- **EXERCISE**:
Below are some records; each one is to be set down again exactly.

- **MATERIAL SHOWN**:
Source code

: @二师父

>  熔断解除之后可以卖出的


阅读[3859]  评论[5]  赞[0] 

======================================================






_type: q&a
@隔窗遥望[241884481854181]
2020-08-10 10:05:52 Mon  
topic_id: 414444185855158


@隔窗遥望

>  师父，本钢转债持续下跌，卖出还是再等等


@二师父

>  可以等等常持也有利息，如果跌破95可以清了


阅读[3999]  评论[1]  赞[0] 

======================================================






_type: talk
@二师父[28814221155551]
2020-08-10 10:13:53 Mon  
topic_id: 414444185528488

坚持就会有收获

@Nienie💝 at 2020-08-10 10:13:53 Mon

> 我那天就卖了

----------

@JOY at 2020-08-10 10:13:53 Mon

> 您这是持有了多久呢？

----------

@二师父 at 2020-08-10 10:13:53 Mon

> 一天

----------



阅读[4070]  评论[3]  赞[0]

- **COMPLETED EXERCISE**:
Source code

: @二师父

>  熔断解除之后可以卖出的


阅读[3859]  评论[5]  赞[0] 

======================================================






_type: q&a
@隔窗遥望[241884481854181]
2020-08-10 10:05:52 Mon  
topic_id: 414444185855158


@隔窗遥望

>  师父，本钢转债持续下跌，卖出还是再等等


@二师父

>  可以等等常持也有利息，如果跌破95可以清了


阅读[3999]  评论[1]  赞[0] 

======================================================






_type: talk
@二师父[28814221155551]
2020-08-10 10:13:53 Mon  
topic_id: 414444185528488

坚持就会有收获

@Nienie💝 at 2020-08-10 10:13:53 Mon

> 我那天就卖了

----------

@JOY at 2020-08-10 10:13:53 Mon

> 您这是持有了多久呢？

----------

@二师父 at 2020-08-10 10:13:53 Mon

> 一天

----------



阅读[4070]  评论[3]  赞[0]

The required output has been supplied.